Vendredi à 14h, quelques heures seulement avant la tragédie en Norvège, Tanguy Veys, député d’extrême droite flamand, a reçu dans sa boîte mail le manifeste d’Anders Behring Breivik, l’homme qui a reconnu être l'auteur de cette double attaque. Le député Vlaams Belang se dit surpris, car il ne sait pas comment le tueur s’est procuré son adresse électronique. Dans le texte, les citations des membres du Vlaams Belang sont correctes, mais le député précise : "Je suis en contact avec des personnes qui publient sur l’islam, mais ces gens n’appellent pas à la violence".

 

Des minorités extrêmement dangereuses avec peu d'adhérents

Se pose alors la question de savoir si l’auteur présumé de l’explosion et de la fusillade de vendredi en Norvège, qui a revendiqué des liens avec l'extrême droite et affiché sur internet son islamophobie et son antimarxisme, était en contact avec des réseaux extrémistes en Belgique. "Ils sont actifs, le problème, c’est toujours la quantification, combien sont-ils, que représentent-ils ? Ça c’est compliqué à dire. Les minorités actives sont extrêmement dangereuses et il ne faut pas être 10.000, 100.000, pour faire imploser un pays ou faire sauter une place publique, on l’a bien vu avec l’affaire norvégienne," a expliqué Joël Kotek, professeur en sciences politiques à l’ULB, au micro de Frédéric Delfosse pour RTL-TVI.
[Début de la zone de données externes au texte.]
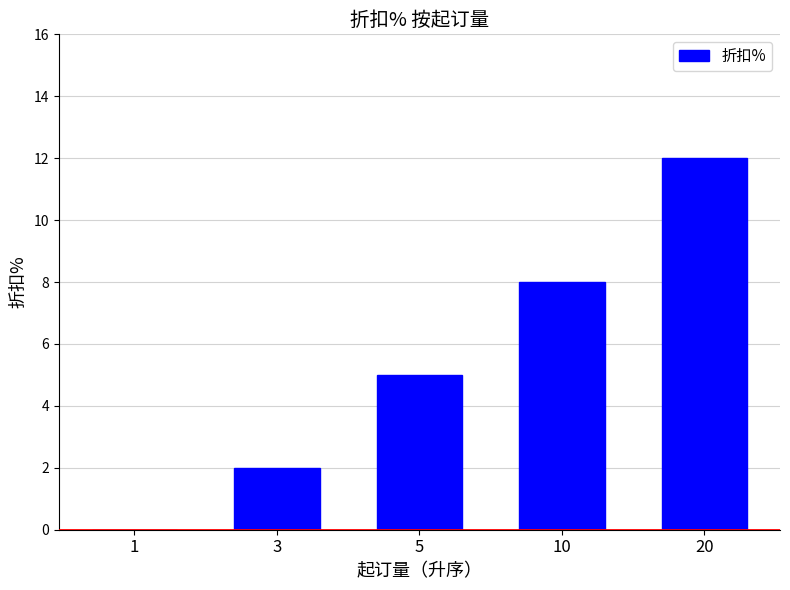

The chart shows a value of 2 at 3. True or false?

True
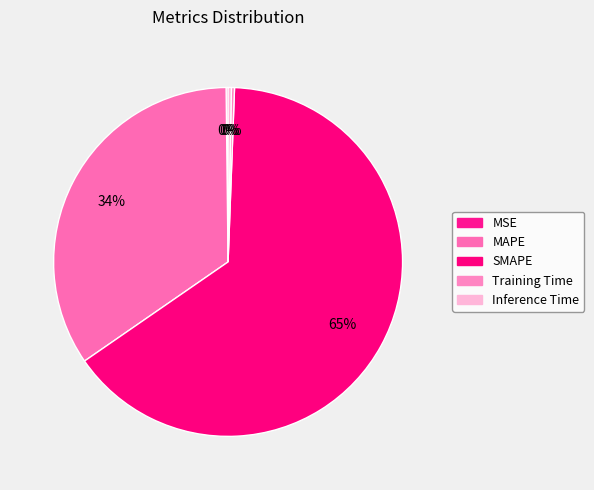

What is the total percentage of MSE and Training Time?

0.5%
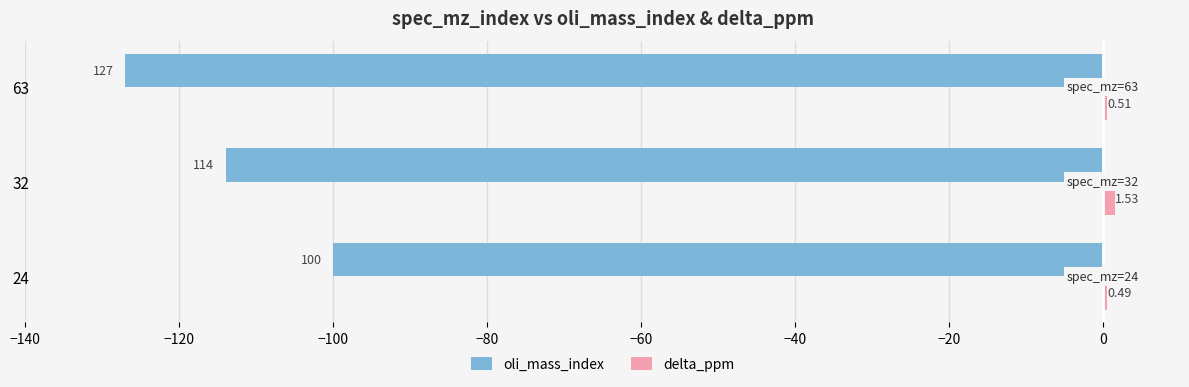

Which series has the largest total across all categories?

delta_ppm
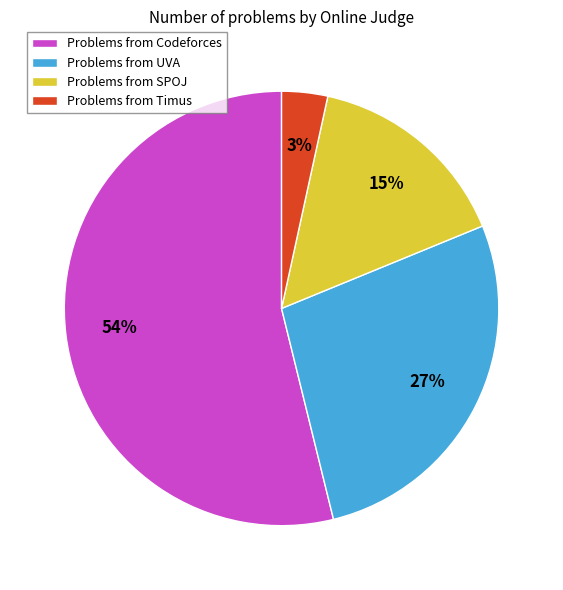

What is the largest slice in the pie chart?

Problems from Codeforces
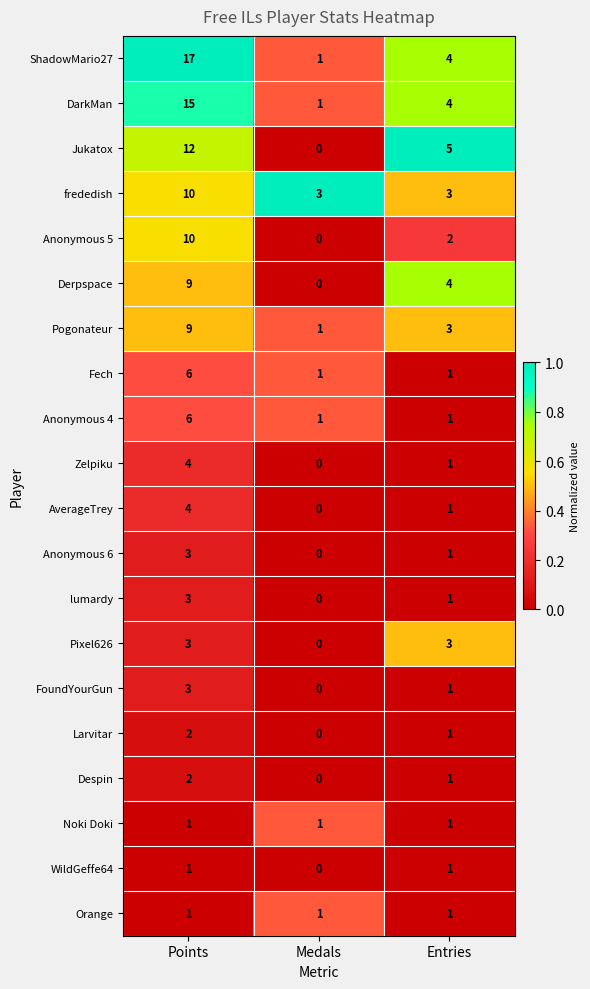

Which series has the largest total across all categories?

ShadowMario27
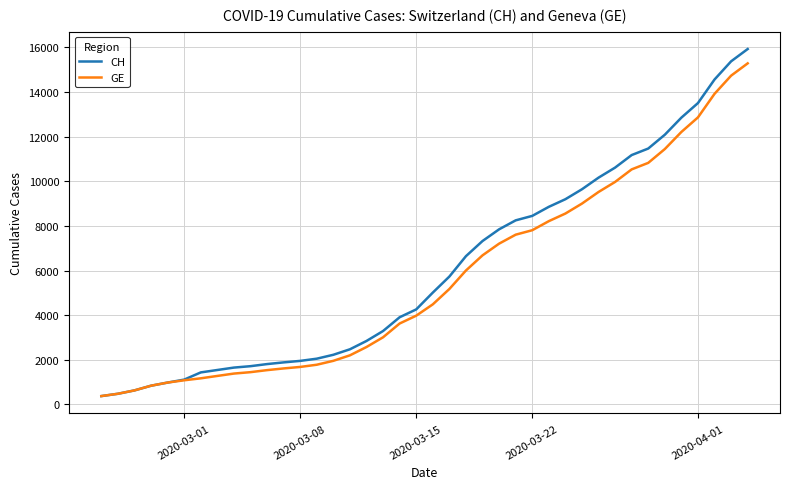

What is the maximum value for CH?

15926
L'extrême droite bien présente en Belgique

En tous cas, l’extrême droite en Belgique est une réalité dans nos parlements. Sur les 150 représentants du peuple à la Chambre, 12 sont élus sur des listes du Vlaams Belang, (un recul de quatre sièges par rapport à 2007) et le Front national a perdu son seul élu. Au Sénat, sur 75 fauteuils, 4 sont occupés du Vlaams Belang. Au Parlement Flamand, près d’un député sur 6 est adhère au Vlaams Belang.

 

Et en Wallonie?

Les mouvements extrémistes sont moins présents en Wallonie : "En Wallonie, on a vu qu’aux dernières élections ils n’ont pas réussi à obtenir un siège, puisqu’on peut considérer que le parti populaire n’est pas vraiment l’extrême-droite, il est très à droite, Modrikamen vient d’ailleurs d’affirmer qu’il était dans la même ligne que Marine Le Pen donc c’est vraiment très très à droite, mais ce n’est pas vraiment de l’extrême-droite, tandis que le Vlaams Belang a encore des élus, donc c’est encore une force politique non-négligeable," explique Pierre Verjans, politologue à l’ULg.

 

Pas de contacts avec la Belgique... mais l'enquête ne fait que commencer

Selon les dernières informations de la sûreté de l’Etat, aucun citoyen belge n’a entretenu des contacts avec Anders Breivik, mais l’enquête ne fait que commencer sur les relations entre les groupuscules extrémistes à travers l’Europe.